*Objective 1*.
Revise the passage on soup from "In traditional French" to "and bird's nests.", replacing "shellfish" with "lobster".
*Objective 2*.
Answer these questions about the passage on soup.
(a) What are the established French classifications of clear soups?
(b) How do soups generally differ from stews?
(c) Which pulse soup is named as an example?

*Selected passage*.
***

Soup is a primarily liquid food, generally served warm or hot (but may be cool or cold), that is made by combining ingredients of meat or vegetables with stock, milk, or water. Hot soups are additionally characterized by boiling solid ingredients in liquids in a pot until the flavors are extracted, forming a broth. Soups are similar to stews, and in some cases there may not be a clear distinction between the two; however, soups generally have more liquid (broth) than stews.

In traditional French cuisine, soups are classified into two main groups: clear soups and thick soups. The established French classifications of clear soups are bouillon and consommé. Thick soups are classified depending upon the type of thickening agent used: purées are vegetable soups thickened with starch; bisques are made from puréed shellfish or vegetables thickened with cream; cream soups may be thickened with béchamel sauce; and veloutés are thickened with eggs, butter, and cream. Other ingredients commonly used to thicken soups and broths include  rice, lentils, flour, and grains; many popular soups also include pumpkin, carrots, potatoes, pig's trotters and bird's nests.

Other types of soup include fruit soups, dessert soups, pulse soups like split pea, cold soups and other styles.

***

*Dataset records*.

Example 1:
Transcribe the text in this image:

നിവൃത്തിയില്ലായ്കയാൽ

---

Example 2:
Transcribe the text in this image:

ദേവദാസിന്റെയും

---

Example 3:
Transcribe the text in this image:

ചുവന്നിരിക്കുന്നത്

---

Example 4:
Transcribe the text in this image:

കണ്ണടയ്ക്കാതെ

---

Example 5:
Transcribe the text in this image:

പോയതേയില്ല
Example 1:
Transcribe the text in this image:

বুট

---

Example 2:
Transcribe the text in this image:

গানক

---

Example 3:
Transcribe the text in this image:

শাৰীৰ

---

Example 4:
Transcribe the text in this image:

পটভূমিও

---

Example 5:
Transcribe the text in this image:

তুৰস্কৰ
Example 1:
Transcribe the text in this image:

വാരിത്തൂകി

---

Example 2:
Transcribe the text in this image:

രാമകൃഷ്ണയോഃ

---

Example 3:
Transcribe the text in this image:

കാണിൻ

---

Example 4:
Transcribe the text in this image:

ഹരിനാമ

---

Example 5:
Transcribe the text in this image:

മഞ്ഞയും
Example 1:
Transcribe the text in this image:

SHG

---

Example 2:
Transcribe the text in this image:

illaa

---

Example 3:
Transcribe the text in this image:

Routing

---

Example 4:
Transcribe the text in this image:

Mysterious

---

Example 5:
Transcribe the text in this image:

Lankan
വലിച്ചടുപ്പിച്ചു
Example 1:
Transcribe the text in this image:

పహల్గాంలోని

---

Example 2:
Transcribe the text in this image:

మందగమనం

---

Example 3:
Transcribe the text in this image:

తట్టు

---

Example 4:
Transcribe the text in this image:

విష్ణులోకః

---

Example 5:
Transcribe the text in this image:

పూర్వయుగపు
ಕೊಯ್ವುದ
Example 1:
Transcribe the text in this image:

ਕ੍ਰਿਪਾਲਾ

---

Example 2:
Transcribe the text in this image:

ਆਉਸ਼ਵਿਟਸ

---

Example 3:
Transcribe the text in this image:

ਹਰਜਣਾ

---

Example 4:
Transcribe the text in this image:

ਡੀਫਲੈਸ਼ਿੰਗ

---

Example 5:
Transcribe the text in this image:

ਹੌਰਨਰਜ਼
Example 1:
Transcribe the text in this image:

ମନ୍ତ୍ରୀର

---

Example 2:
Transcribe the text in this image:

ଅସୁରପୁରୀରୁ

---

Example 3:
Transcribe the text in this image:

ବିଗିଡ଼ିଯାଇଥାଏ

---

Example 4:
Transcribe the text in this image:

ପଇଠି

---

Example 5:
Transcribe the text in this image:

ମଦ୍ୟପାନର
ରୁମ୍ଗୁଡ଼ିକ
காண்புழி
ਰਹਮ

***

*Problem solution 1*.
In traditional French cuisine, soups are classified into two main groups: clear soups and thick soups. The established French classifications of clear soups are bouillon and consommé. Thick soups are classified depending upon the type of thickening agent used: purées are vegetable soups thickened with starch; bisques are made from puréed lobster or vegetables thickened with cream; cream soups may be thickened with béchamel sauce; and veloutés are thickened with eggs, butter, and cream. Other ingredients commonly used to thicken soups and broths include  rice, lentils, flour, and grains; many popular soups also include pumpkin, carrots, potatoes, pig's trotters and bird's nests.

*Problem solution 2*.
(a) Bouillon and consommé.
(b) Soups generally have more liquid (broth) than stews.
(c) Split pea.